Ein Arbeitsinspekteur schaute vorbei, zählte bei Bo & Mie an der Rue de Turbigo 21 Angestellte, redete mit ihnen und ließ sich ihre Arbeitsverträge aushändigen. Dabei kam heraus, dass alle freiwillig und zum doppelten Stundenlohn arbeiteten. Für den Inspekteur vom Staat tat das nichts zur Sache: Der 1. Mai ist chômé und sacré. Allenfalls hätte der Patron arbeiten dürfen, aber nur er allein, am Ofen, an der Verkaufstheke, überall gleichzeitig. Der Chef von Bo & Mie heißt Jean-François Bandet. Einige Monate nach der Visite erhielt Bandet per Post eine Geldbuße für „Verletzung der Regeln zum arbeitsfreien 1. Mai“ auferlegt: 78 750 Euro. Für jeden arbeitenden Angestellten 750 Euro – multipliziert mit fünf, weil Bandet als alleiniger Inhaber der Holding auch eine juristische Person ist.

Er ging in Berufung, weil er die Buße für ungerecht hielt. Er habe das Verbot nicht gekannt, sagte er. Nun, das ist nicht sehr wahrscheinlich, wie gesagt: Das kennt jeder Franzose. Bandet hörte lang nichts zurück, bis vor zwei Wochen, da kam wieder Post: Sein Antrag wurde abgelehnt. Nun ging Bandet an die Öffentlichkeit und erzählte, 78 750 Euro Geldstrafe seien „grotesk“, das sei mehr als das Zehnfache seines Umsatzes in dieser Filiale.
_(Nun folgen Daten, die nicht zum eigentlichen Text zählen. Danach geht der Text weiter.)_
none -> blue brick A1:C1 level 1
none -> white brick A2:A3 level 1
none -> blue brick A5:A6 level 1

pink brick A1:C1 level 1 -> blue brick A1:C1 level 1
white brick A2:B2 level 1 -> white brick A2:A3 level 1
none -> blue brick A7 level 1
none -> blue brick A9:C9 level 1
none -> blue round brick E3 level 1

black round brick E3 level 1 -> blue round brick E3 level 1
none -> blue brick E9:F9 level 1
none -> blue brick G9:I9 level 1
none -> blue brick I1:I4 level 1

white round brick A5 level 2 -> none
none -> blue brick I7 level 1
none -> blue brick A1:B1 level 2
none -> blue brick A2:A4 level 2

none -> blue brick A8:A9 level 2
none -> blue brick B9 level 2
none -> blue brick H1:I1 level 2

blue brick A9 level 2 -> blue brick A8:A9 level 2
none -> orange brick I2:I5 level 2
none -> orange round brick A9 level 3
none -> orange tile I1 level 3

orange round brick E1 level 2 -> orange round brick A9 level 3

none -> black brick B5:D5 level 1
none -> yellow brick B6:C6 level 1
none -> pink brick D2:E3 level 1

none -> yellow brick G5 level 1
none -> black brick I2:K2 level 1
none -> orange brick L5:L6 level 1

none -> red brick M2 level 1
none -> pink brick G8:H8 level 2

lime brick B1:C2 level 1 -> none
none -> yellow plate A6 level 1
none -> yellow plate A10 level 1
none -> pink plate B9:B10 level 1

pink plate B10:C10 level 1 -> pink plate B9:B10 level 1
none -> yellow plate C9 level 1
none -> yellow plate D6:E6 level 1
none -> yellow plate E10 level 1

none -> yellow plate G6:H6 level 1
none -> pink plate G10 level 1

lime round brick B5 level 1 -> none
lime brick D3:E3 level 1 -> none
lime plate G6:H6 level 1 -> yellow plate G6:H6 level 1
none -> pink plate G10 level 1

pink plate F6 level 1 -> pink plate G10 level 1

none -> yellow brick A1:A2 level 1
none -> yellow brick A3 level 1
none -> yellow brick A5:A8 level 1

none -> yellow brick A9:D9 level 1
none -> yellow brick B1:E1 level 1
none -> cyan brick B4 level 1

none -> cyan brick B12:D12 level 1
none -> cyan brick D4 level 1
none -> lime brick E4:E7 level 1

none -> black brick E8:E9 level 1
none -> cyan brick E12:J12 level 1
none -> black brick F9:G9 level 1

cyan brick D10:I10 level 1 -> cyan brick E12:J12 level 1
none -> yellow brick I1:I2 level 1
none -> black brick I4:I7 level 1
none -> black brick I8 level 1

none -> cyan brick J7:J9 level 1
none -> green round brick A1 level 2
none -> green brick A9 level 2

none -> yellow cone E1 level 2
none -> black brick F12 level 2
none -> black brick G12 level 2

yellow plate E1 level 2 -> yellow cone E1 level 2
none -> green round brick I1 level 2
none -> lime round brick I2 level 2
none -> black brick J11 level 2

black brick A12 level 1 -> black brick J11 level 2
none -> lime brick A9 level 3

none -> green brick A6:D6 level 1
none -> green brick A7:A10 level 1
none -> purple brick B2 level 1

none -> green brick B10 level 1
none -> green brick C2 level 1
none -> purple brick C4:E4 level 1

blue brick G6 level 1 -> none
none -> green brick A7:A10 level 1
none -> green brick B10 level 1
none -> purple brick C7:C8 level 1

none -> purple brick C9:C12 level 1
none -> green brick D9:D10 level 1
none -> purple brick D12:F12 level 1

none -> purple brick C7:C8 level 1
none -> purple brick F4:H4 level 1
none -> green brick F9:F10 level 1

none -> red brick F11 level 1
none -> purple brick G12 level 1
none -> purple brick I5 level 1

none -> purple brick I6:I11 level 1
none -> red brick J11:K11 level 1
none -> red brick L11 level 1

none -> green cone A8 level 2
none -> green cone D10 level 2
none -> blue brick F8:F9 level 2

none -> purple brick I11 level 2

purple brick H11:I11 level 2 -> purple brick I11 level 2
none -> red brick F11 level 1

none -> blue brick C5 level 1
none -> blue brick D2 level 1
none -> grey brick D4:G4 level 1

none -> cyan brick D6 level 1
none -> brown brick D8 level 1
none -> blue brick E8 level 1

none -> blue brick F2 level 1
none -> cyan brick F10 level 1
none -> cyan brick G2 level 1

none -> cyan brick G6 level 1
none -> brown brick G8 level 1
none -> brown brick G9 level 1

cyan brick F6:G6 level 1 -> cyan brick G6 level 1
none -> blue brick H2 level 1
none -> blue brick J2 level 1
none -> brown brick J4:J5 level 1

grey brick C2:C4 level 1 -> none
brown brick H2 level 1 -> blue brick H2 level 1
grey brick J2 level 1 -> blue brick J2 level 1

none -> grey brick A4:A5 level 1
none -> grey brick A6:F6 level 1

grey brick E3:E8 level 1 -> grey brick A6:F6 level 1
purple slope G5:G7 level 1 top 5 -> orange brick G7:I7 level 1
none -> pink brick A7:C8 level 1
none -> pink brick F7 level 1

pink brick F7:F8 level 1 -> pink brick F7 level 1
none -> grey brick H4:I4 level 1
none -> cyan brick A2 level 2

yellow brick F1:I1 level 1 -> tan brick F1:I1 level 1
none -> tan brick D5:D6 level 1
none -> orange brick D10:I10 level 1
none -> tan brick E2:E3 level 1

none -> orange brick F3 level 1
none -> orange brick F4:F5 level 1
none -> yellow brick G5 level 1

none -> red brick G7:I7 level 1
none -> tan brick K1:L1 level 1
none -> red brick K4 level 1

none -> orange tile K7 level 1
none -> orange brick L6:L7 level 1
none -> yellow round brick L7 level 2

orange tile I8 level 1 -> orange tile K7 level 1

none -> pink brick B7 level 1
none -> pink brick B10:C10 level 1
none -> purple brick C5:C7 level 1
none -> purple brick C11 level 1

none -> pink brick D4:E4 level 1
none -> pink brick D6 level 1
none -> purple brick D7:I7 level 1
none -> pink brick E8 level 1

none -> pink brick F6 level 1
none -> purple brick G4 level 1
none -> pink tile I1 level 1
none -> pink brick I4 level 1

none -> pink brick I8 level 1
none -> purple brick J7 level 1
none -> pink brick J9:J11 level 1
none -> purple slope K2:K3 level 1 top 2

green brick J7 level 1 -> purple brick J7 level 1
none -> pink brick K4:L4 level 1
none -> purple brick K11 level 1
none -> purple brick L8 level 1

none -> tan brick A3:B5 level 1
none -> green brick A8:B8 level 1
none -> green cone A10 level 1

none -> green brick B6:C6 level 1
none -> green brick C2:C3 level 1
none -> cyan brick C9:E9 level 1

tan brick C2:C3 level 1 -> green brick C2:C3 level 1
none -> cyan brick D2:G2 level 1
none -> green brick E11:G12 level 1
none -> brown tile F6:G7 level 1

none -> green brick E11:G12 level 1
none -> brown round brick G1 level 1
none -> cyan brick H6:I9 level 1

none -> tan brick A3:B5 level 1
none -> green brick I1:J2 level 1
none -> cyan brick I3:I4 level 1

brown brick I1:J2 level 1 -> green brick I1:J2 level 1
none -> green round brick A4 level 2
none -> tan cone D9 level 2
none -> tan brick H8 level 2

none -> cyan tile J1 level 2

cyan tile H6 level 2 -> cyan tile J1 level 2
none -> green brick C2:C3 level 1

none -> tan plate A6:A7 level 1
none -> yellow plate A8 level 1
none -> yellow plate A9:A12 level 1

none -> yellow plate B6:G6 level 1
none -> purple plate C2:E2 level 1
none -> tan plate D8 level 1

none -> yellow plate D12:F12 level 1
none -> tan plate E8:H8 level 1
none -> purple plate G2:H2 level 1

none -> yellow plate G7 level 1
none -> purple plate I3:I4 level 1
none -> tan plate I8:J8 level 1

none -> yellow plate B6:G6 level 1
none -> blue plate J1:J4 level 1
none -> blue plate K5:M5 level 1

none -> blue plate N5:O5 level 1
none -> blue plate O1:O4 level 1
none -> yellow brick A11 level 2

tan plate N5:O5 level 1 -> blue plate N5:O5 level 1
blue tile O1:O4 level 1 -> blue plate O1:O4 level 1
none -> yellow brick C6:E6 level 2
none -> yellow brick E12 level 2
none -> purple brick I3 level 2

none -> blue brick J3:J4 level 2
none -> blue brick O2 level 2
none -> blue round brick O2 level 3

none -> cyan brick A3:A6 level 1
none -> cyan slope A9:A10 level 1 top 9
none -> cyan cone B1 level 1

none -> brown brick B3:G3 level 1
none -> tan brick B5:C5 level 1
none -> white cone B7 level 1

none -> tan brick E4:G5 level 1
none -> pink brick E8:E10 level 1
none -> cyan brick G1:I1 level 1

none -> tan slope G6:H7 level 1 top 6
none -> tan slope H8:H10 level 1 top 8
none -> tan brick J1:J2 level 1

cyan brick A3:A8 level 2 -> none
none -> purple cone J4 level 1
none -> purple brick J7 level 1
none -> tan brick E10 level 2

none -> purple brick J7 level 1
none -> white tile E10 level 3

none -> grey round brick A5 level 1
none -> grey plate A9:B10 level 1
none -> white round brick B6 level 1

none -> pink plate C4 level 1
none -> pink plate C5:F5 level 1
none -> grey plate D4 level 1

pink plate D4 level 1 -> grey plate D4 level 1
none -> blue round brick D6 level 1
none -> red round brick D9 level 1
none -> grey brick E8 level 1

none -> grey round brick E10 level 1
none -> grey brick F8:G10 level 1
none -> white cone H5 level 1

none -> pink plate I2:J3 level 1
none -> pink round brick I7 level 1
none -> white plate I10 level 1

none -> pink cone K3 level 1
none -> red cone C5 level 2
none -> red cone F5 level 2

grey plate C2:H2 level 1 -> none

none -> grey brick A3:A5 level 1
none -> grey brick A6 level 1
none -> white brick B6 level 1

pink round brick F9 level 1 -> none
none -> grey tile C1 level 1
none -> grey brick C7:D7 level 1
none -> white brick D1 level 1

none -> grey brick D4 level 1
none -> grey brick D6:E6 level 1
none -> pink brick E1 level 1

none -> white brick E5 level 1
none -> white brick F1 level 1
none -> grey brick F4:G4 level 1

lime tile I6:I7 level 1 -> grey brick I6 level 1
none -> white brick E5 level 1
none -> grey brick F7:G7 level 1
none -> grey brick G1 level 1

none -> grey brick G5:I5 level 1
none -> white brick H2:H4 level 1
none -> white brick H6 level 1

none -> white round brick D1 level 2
Und überhaupt, fragte er: „Warum darf der Rivale Starbucks gleich daneben offen haben am 1. Mai, meine französische Handwerksbäckerei hingegen nicht?“ Spätestens da hatte er die Franzosen im Sack.

Nun wird darüber diskutiert, ob es nicht vielleicht ganz okay wäre, wenn Angestellte, die gern für den doppelten Lohn am 1. Mai arbeiten wollten, das auch tun dürften. Im Senat liegt schon ein Gesetzentwurf in diesem Sinne, eiligst eingereicht von einigen Parlamentariern aus dem politischen Zentrum und offenbar unterstützt von der französischen Arbeitsministerin. Linke und Gewerkschafter stehen kopf. So verschwinde eine weitere Errungenschaft der Arbeiter, sagen sie: Aus der Freiwilligkeit werde sicher schnell Halbzwang.

Neu sollen auch Blumenläden mit Personal öffnen dürfen am 1. Mai: für den Verkauf der obligaten Maiglöckchen. Auch damit sind die linken Parteien und die Gewerkschaften nicht so glücklich. Die Maiglöckchen verkaufen jetzt nämlich sie, schwarz, auf der Straße, an ihren Kundgebungen zum Tag der Arbeit.